§ WRITTEN TASK:
Scan the material below for the string "framed", and copy every line where it shows up.

§ INPUT MATERIAL:
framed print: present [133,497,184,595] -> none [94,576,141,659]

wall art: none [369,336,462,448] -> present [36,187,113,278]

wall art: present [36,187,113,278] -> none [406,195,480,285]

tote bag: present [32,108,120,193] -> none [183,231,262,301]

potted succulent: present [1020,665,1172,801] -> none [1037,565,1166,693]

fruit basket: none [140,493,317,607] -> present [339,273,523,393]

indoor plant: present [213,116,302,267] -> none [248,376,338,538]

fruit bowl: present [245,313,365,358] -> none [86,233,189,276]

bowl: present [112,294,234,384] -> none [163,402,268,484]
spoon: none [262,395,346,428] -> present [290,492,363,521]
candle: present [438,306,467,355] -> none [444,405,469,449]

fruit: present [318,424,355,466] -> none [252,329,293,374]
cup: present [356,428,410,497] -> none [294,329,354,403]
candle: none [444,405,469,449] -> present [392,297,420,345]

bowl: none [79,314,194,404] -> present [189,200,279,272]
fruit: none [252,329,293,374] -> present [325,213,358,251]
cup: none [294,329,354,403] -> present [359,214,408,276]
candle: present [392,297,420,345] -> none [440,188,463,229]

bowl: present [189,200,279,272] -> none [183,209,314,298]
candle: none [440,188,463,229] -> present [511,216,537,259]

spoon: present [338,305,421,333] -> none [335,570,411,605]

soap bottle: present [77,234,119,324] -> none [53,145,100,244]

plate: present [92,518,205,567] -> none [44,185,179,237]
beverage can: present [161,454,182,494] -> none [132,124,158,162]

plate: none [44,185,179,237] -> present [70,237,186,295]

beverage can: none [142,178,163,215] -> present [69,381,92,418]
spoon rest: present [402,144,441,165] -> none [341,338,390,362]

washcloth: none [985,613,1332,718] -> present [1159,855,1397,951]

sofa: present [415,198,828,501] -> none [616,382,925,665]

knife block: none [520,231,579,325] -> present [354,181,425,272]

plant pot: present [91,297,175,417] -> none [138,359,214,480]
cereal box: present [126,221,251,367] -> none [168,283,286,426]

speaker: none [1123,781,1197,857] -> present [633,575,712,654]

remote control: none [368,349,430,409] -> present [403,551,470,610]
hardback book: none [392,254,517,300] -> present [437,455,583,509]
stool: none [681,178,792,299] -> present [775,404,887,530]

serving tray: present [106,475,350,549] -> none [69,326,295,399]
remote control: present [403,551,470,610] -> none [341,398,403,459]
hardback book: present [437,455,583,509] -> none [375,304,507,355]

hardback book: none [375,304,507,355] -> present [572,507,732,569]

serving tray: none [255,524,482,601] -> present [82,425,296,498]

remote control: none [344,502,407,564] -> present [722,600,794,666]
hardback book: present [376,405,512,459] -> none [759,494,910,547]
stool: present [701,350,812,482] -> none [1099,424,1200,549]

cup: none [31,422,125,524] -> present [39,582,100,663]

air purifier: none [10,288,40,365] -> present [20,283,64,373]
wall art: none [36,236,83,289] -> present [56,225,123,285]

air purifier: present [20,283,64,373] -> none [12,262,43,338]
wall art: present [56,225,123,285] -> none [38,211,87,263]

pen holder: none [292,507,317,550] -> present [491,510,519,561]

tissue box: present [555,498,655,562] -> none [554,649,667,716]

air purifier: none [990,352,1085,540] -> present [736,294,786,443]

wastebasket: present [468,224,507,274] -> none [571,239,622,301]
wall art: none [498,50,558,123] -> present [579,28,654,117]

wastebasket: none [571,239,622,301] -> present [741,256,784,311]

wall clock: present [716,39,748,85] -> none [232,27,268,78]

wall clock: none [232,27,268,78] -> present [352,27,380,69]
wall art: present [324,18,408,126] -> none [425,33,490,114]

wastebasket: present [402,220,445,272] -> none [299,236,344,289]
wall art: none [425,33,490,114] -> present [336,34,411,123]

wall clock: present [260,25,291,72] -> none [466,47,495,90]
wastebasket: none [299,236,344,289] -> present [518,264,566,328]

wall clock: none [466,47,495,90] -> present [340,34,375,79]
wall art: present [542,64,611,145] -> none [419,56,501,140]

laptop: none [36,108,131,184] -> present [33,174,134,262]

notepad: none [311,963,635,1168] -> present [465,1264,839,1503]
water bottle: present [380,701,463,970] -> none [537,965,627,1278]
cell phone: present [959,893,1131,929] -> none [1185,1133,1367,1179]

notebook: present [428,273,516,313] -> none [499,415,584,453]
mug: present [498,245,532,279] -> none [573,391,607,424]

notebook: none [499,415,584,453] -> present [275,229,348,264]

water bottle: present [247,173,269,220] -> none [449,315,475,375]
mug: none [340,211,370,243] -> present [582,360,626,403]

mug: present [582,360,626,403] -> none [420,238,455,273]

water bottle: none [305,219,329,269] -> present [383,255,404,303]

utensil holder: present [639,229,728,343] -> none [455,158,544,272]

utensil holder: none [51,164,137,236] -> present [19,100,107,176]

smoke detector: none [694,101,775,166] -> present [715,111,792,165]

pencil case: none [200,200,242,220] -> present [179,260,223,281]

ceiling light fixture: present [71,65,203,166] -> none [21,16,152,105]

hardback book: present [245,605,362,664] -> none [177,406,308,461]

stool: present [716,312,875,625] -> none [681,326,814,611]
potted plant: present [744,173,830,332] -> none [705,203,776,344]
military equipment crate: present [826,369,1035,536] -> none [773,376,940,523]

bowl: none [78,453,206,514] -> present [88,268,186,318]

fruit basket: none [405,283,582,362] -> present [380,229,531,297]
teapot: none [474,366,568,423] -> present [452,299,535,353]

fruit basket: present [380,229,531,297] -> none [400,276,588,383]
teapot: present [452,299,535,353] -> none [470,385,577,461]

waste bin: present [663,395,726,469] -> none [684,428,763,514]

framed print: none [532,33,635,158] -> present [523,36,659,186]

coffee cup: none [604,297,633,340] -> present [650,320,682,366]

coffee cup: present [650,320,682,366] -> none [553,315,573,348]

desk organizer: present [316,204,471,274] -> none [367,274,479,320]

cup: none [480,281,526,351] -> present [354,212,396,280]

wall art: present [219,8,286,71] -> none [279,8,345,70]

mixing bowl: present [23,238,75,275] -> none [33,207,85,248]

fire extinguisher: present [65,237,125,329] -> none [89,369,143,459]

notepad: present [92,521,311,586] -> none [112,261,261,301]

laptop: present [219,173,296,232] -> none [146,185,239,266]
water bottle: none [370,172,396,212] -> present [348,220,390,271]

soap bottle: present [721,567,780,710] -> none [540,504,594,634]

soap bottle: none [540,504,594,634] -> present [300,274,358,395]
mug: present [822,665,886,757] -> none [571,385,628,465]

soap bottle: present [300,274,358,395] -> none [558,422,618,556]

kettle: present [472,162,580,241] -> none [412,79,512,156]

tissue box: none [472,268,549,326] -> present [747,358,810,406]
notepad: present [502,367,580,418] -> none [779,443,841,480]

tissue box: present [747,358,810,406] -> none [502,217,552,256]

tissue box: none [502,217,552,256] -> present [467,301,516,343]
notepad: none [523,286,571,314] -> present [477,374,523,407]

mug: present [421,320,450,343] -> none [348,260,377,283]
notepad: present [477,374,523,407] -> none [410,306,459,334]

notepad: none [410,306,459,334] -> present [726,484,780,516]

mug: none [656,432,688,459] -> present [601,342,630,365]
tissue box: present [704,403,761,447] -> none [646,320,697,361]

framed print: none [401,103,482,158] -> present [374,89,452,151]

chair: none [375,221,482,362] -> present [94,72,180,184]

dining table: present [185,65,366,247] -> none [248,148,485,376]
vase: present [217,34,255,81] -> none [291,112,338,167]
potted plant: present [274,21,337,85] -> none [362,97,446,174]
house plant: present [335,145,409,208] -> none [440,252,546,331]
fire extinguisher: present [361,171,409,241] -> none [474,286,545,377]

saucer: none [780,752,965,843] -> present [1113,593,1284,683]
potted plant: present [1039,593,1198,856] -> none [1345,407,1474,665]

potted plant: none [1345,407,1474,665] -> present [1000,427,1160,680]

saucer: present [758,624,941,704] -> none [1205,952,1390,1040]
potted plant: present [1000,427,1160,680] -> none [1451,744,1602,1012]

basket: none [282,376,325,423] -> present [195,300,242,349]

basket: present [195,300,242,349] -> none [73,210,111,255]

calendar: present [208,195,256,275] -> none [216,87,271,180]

§ ANSWER SPACE:
framed print: present [133,497,184,595] -> none [94,576,141,659]
framed print: none [532,33,635,158] -> present [523,36,659,186]
framed print: none [401,103,482,158] -> present [374,89,452,151]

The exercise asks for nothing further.